## TASK TO CARRY OUT
Copy word for word the lines from the start of the records through the line that contains "方が多いですが、携帯の画面は小さすぎて写真が見え", both included.

= Beginning of Section =

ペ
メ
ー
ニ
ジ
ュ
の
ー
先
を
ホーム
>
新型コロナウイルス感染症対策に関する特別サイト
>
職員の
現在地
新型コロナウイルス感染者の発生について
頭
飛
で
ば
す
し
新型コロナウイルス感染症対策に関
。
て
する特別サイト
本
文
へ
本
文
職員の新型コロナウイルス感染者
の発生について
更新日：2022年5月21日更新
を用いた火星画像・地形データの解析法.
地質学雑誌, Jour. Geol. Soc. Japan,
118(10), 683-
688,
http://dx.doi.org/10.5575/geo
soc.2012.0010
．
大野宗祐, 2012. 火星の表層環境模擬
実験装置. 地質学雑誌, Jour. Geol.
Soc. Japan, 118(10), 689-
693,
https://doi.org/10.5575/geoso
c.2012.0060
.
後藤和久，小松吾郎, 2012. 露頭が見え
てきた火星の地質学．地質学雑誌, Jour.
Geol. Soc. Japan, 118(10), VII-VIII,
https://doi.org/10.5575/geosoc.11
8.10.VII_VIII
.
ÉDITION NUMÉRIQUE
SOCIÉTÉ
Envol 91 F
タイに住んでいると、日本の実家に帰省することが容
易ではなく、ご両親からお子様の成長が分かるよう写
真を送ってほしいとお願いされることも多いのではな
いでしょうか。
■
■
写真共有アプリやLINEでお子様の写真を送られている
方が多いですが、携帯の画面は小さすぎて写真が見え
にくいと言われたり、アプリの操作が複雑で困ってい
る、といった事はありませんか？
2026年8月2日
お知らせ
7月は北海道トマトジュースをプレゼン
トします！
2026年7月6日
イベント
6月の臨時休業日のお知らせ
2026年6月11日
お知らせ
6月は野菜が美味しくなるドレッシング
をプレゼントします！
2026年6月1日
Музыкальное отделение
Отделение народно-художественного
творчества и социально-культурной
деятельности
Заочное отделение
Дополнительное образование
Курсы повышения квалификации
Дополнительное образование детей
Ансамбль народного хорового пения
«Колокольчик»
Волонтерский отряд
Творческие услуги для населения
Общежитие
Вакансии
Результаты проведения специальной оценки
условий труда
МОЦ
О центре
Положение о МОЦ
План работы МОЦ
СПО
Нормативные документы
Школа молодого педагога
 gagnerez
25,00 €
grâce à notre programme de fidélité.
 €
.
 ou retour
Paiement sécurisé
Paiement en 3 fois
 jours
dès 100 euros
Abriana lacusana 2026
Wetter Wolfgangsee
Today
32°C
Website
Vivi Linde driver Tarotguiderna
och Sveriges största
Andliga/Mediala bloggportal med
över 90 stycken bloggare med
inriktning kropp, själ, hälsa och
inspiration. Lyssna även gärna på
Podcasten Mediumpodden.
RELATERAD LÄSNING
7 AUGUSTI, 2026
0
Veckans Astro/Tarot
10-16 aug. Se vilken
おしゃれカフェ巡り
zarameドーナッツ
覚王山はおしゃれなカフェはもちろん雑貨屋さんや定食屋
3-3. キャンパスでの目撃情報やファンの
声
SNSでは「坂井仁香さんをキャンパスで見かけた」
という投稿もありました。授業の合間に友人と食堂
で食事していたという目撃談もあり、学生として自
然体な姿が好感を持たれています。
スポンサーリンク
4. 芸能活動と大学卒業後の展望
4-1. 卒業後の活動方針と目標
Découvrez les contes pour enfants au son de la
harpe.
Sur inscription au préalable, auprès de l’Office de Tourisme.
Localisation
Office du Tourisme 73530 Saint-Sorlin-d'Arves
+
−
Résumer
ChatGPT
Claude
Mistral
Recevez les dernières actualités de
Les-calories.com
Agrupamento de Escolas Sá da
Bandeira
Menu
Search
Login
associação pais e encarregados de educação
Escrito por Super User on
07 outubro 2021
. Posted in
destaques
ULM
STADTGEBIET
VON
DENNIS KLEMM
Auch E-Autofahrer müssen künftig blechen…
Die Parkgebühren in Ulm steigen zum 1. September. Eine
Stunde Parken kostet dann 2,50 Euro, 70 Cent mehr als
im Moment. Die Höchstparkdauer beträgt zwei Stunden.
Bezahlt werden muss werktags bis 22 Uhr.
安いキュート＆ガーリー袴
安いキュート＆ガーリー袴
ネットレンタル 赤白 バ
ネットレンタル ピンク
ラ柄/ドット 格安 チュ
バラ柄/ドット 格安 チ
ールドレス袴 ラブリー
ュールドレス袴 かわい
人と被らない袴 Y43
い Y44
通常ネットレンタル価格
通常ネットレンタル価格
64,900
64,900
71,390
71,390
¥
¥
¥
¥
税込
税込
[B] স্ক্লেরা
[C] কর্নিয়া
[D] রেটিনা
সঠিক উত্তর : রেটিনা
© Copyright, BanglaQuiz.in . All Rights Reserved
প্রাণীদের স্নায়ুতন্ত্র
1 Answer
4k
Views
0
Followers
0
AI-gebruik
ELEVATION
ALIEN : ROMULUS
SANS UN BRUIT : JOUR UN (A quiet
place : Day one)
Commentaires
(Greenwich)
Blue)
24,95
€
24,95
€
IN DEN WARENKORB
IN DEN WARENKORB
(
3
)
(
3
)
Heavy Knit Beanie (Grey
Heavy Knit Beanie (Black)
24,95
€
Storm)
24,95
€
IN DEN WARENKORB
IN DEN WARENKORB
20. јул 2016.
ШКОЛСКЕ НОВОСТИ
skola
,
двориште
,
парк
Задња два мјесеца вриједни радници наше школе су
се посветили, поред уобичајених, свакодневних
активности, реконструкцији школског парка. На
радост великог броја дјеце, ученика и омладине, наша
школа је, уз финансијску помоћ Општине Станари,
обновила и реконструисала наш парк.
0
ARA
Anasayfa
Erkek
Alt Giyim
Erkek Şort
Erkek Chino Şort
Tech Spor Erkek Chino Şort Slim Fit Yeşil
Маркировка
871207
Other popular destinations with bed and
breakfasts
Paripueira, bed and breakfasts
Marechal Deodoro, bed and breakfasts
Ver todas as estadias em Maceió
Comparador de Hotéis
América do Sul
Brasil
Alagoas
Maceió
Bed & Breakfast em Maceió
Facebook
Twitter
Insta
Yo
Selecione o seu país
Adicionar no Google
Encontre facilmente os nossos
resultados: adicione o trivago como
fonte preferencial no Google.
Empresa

= End of Section =

## EXERCISE RESPONSE
ペ
メ
ー
ニ
ジ
ュ
の
ー
先
を
ホーム
>
新型コロナウイルス感染症対策に関する特別サイト
>
職員の
現在地
新型コロナウイルス感染者の発生について
頭
飛
で
ば
す
し
新型コロナウイルス感染症対策に関
。
て
する特別サイト
本
文
へ
本
文
職員の新型コロナウイルス感染者
の発生について
更新日：2022年5月21日更新
を用いた火星画像・地形データの解析法.
地質学雑誌, Jour. Geol. Soc. Japan,
118(10), 683-
688,
http://dx.doi.org/10.5575/geo
soc.2012.0010
．
大野宗祐, 2012. 火星の表層環境模擬
実験装置. 地質学雑誌, Jour. Geol.
Soc. Japan, 118(10), 689-
693,
https://doi.org/10.5575/geoso
c.2012.0060
.
後藤和久，小松吾郎, 2012. 露頭が見え
てきた火星の地質学．地質学雑誌, Jour.
Geol. Soc. Japan, 118(10), VII-VIII,
https://doi.org/10.5575/geosoc.11
8.10.VII_VIII
.
ÉDITION NUMÉRIQUE
SOCIÉTÉ
Envol 91 F
タイに住んでいると、日本の実家に帰省することが容
易ではなく、ご両親からお子様の成長が分かるよう写
真を送ってほしいとお願いされることも多いのではな
いでしょうか。
■
■
写真共有アプリやLINEでお子様の写真を送られている
方が多いですが、携帯の画面は小さすぎて写真が見え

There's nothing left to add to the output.